Your answer must consist only of the lines from the start of the entries through the line that holds "## Calling the", copied exactly, with no pictures.

Rendered images with source text
----------

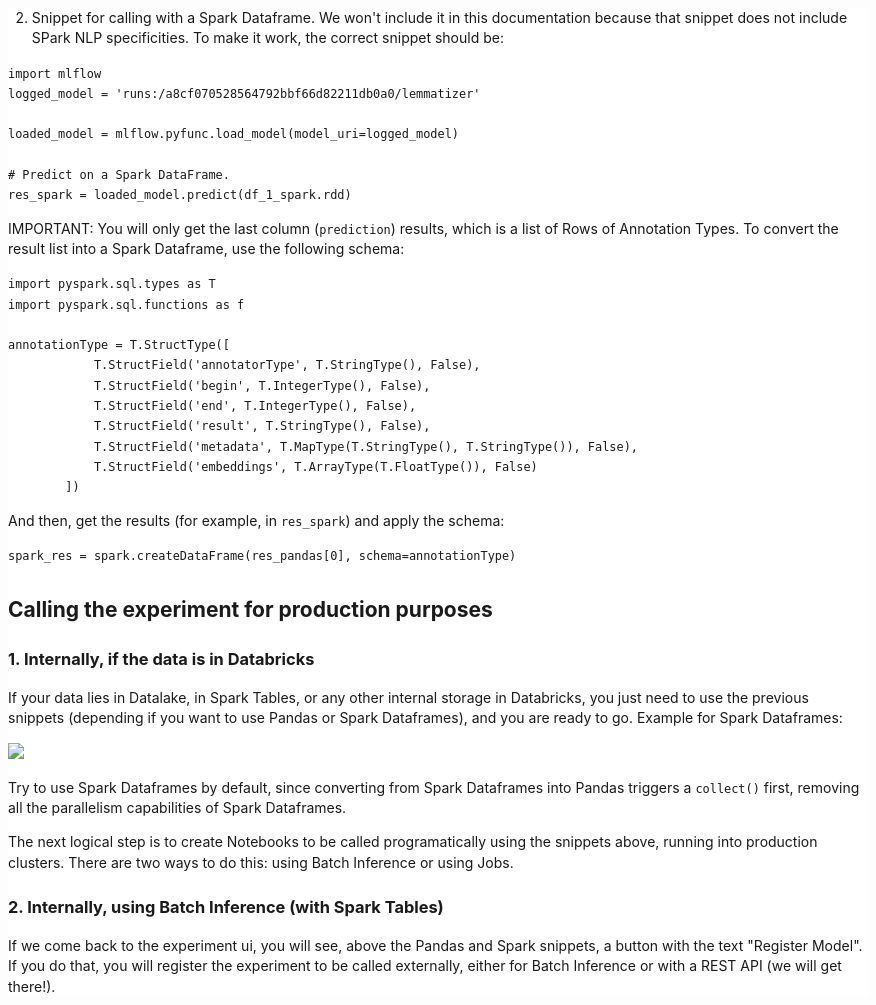 2) Snippet for calling with a Spark Dataframe. We won't include it in this documentation because that snippet does not include SPark NLP specificities. To make it work, the correct snippet should be:
```
import mlflow
logged_model = 'runs:/a8cf070528564792bbf66d82211db0a0/lemmatizer'

loaded_model = mlflow.pyfunc.load_model(model_uri=logged_model)

# Predict on a Spark DataFrame.
res_spark = loaded_model.predict(df_1_spark.rdd)
```

IMPORTANT: You will only get the last column (`prediction`) results, which is a list of Rows of Annotation Types. To convert the result list into a Spark Dataframe, use the following schema:

```
import pyspark.sql.types as T
import pyspark.sql.functions as f

annotationType = T.StructType([
            T.StructField('annotatorType', T.StringType(), False),
            T.StructField('begin', T.IntegerType(), False),
            T.StructField('end', T.IntegerType(), False),
            T.StructField('result', T.StringType(), False),
            T.StructField('metadata', T.MapType(T.StringType(), T.StringType()), False),
            T.StructField('embeddings', T.ArrayType(T.FloatType()), False)
        ])
```

And then, get the results (for example, in `res_spark`) and apply the schema:

```
spark_res = spark.createDataFrame(res_pandas[0], schema=annotationType)
```

</div><div class="h3-box" markdown="1">

## Calling the experiment for production purposes

### 1. Internally, if the data is in Databricks
If your data lies in Datalake, in Spark Tables, or any other internal storage in Databricks, you just need to use the previous snippets (depending if you want to use Pandas or Spark Dataframes), and you are ready to go. Example for Spark Dataframes:

![](/assets/images/production-readiness/db8.png)

Try to use Spark Dataframes by default, since converting from Spark Dataframes into Pandas triggers a `collect()` first, removing all the parallelism capabilities of Spark Dataframes.

The next logical step is to create Notebooks to be called programatically using the snippets above, running into production clusters. There are two ways to do this: using Batch Inference or using Jobs.

### 2. Internally, using Batch Inference (with Spark Tables)
If we come back to the experiment ui, you will see, above the Pandas and Spark snippets, a button with the text "Register Model". If you do that, you will register the experiment to be called externally, either for Batch Inference or with a REST API (we will get there!).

----------

■ **OUTPUT BELOW**:
 2) Snippet for calling with a Spark Dataframe. We won't include it in this documentation because that snippet does not include SPark NLP specificities. To make it work, the correct snippet should be:
```
import mlflow
logged_model = 'runs:/a8cf070528564792bbf66d82211db0a0/lemmatizer'

loaded_model = mlflow.pyfunc.load_model(model_uri=logged_model)

# Predict on a Spark DataFrame.
res_spark = loaded_model.predict(df_1_spark.rdd)
```

IMPORTANT: You will only get the last column (`prediction`) results, which is a list of Rows of Annotation Types. To convert the result list into a Spark Dataframe, use the following schema:

```
import pyspark.sql.types as T
import pyspark.sql.functions as f

annotationType = T.StructType([
            T.StructField('annotatorType', T.StringType(), False),
            T.StructField('begin', T.IntegerType(), False),
            T.StructField('end', T.IntegerType(), False),
            T.StructField('result', T.StringType(), False),
            T.StructField('metadata', T.MapType(T.StringType(), T.StringType()), False),
            T.StructField('embeddings', T.ArrayType(T.FloatType()), False)
        ])
```

And then, get the results (for example, in `res_spark`) and apply the schema:

```
spark_res = spark.createDataFrame(res_pandas[0], schema=annotationType)
```

</div><div class="h3-box" markdown="1">

## Calling the experiment for production purposes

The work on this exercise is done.